Working with nonprofits is a good way to show you have real world relevance (not just specialized skills in which you’ve been trained); they have real and not very clean data, they maybe didn’t know what they wanted, but you were able to solve a problem for them.
Zhenghao Chen (Coursera): It’s easy to focus on what you can measure and it’s easy to lose sight of what you can’t easily measure. It’s hard to measure social good, and it takes more effort to keep track of, but it’s still important. As quantitative people, we have a predisposition to think that data is just number and matrices, but it’s much more than that.
Moderator: Now we open questions from the audience. Attendee: where do you think data science and big data are heading to?
Eldar Sadikov (Jetlore): In my opinion, the next trend in big data is domain specific data companies (financial, healthcare, e-commerce).
Jake Klamka (Insight): It used to be very internet-focused; now it is spreading out, both in startups and big corporations. Memorial Sloan Kettering and corporations such as Bloomberg are starting to build data science teams.
Moderator: So more and more companies are recognizing that they need data science.
Max Song (Ayasdi): We all know that software is eating the world. But anywhere that software is eating the world, it is also pooping data. Everywhere software is eating the world, in 2 or 3 years there is a lot of data to be analyzed.
A lot of current algorithms were invented in the 1980s; we have to come up with new math to do new things with the data we’re collecting. At Ayasdi we have to invent new math to do what we are trying to do. That’s another direction the industry is headed.
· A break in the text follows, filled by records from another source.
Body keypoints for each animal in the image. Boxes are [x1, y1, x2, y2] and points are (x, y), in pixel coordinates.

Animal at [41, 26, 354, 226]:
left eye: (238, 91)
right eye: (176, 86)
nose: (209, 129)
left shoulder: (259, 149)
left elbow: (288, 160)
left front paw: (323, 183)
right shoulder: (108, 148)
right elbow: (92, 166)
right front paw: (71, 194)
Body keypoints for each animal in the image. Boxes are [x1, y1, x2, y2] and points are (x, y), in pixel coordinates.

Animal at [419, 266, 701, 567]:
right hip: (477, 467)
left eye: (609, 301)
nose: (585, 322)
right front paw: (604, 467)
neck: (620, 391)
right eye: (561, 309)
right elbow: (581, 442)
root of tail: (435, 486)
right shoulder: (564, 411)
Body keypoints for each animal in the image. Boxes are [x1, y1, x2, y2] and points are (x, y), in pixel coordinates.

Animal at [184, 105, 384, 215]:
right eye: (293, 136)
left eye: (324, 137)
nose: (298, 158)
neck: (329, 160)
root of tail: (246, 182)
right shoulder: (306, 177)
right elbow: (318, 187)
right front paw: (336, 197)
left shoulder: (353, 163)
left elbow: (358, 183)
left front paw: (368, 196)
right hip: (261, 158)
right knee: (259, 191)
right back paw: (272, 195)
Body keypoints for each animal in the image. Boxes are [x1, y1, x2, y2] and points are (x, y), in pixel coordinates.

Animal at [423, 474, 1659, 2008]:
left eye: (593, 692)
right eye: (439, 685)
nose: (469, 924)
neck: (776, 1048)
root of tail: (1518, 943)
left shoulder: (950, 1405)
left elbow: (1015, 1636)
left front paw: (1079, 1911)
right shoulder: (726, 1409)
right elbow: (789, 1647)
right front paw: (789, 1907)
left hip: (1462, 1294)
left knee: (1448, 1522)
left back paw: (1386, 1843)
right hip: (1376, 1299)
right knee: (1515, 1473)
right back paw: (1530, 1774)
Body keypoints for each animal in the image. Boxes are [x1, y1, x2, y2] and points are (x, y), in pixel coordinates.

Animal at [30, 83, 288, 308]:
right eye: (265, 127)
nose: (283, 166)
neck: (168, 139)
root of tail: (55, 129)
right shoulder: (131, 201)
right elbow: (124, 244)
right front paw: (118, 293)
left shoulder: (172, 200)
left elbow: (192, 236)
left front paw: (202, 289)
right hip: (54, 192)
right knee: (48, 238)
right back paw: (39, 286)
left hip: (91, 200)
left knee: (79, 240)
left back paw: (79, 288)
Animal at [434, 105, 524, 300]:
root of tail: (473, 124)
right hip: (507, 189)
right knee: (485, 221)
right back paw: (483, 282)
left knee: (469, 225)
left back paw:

Attendee: A lot of job descriptions seem to require a PhD. How can I overcome biases against applicants who don’t have graduate degrees?
Anuranjita Tewary (Intuit): Intuit has a rotational development program for undergraduates coming straight out of college. They rotate at different teams to learn how things work, get more context, then they start narrowing onto something specific. We do hire undergraduates, but it does take more training.
Eldar Sadikov (Jetlore): If someone has done a great side project or addressed a problem and applied something really cool they haven’t seen before, that makes the applicant stand out. It’s about what you’ve done, not just the fact that you’re an undergraduate.
Attendee: Recommendations for someone interested in building mathematical models? Do we need to know things like social behavior (not taught in math/physics)? Should we take a social class or other classes outside our field?
Anuranjita Tewary (Intuit): I highly recommend it, as it is a good way to learn about things that make a great impact.
Max Song (Ayasdi): We should do lots of math and physics (mental machinery), then do something completely enigmatic (acting, poetry). All of us are trying to model human behavior, so it’s important to understand what is signal vs noise. We need good priors, and we need to understand people. Yes, be divergent; you’re more interesting and more diverse and will bring more to your projects/companies.
Attendee: Do you recommend working at a big company or at a startup? If startup, where do you get big data? (big data comes from big companies)
Eldar Sadikov (Jetlore): when starting a startup, you always start from the problem. You can’t build a data startup thinking “i want to build a data startup”. Instead, you need to think of a domain and a problem to solve, then hopefully the solution is data intensive.
Moderator: thanks everyone. Now we will go to the next session — small group discussions.